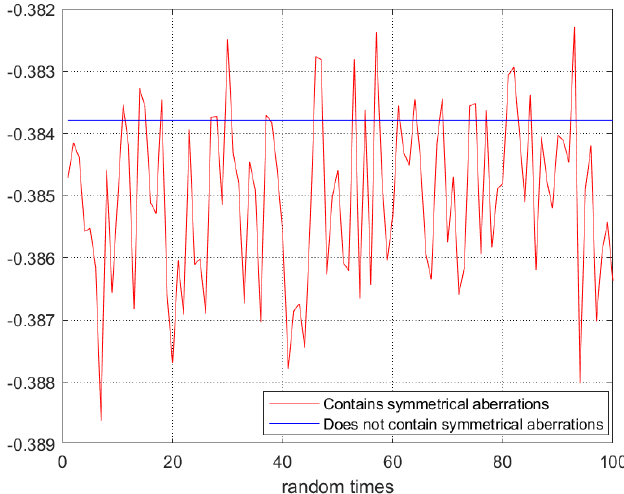
Figure 6. The effect of random aberration on phase demodulation with total aberration fixed at λ/60, blue does not contain rotational symmetry aberrations, and red does.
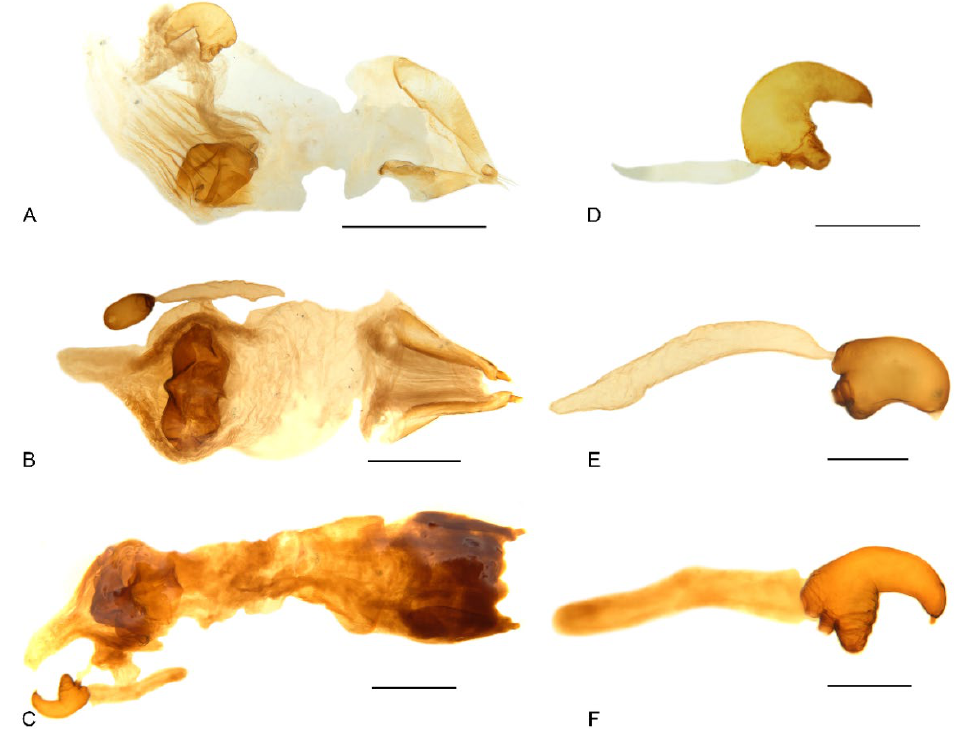
Figure 11. Female genital structures of Miltotranes : ( A ) M. prosternalis , genitalia; ( B ) M. subopacus , ditto; ( C ) M. wilsoni sp. n., ditto; ( D ) M. prosternalis , spermatheca with gland; ( E ) M. subopacus , ditto; ( F ) M. wilsoni sp. n., ditto. Scale bars: ( A , B ) 0.5 mm; ( D – F ) 0.2 mm. Larva. Body of nearly equal width throughout (Figure 12A), without black spinules on prodorsal fold, setae brown. Head reddish brown, free, without pale lines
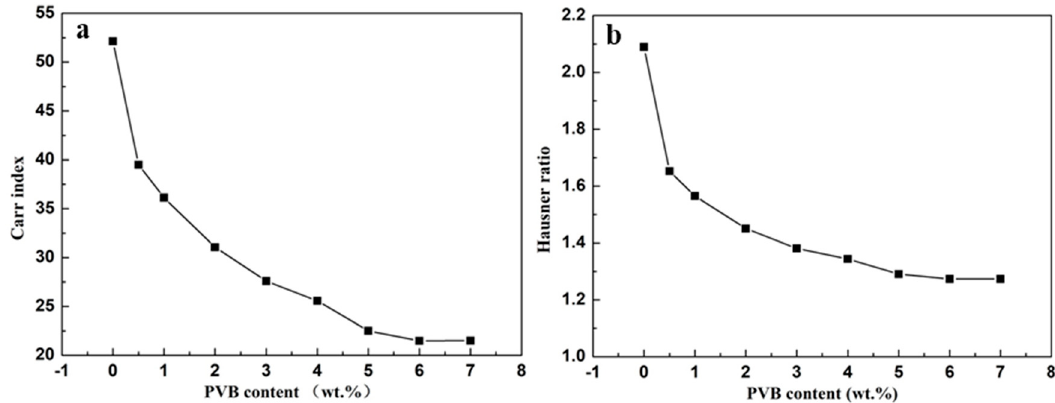
Figure 6. The Carr index ( a ) and Hausner ratio ( b ) of SiC/PVB composite powders with different PVB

| Exercise details |
Output each line above exactly. Skip the images.

| Exercise output |
Figure 6. The effect of random aberration on phase demodulation with total aberration fixed at λ/60, blue does not contain rotational symmetry aberrations, and red does.
Figure 11. Female genital structures of Miltotranes : ( A ) M. prosternalis , genitalia; ( B ) M. subopacus , ditto; ( C ) M. wilsoni sp. n., ditto; ( D ) M. prosternalis , spermatheca with gland; ( E ) M. subopacus , ditto; ( F ) M. wilsoni sp. n., ditto. Scale bars: ( A , B ) 0.5 mm; ( D – F ) 0.2 mm. Larva. Body of nearly equal width throughout (Figure 12A), without black spinules on prodorsal fold, setae brown. Head reddish brown, free, without pale lines
Figure 6. The Carr index ( a ) and Hausner ratio ( b ) of SiC/PVB composite powders with different PVB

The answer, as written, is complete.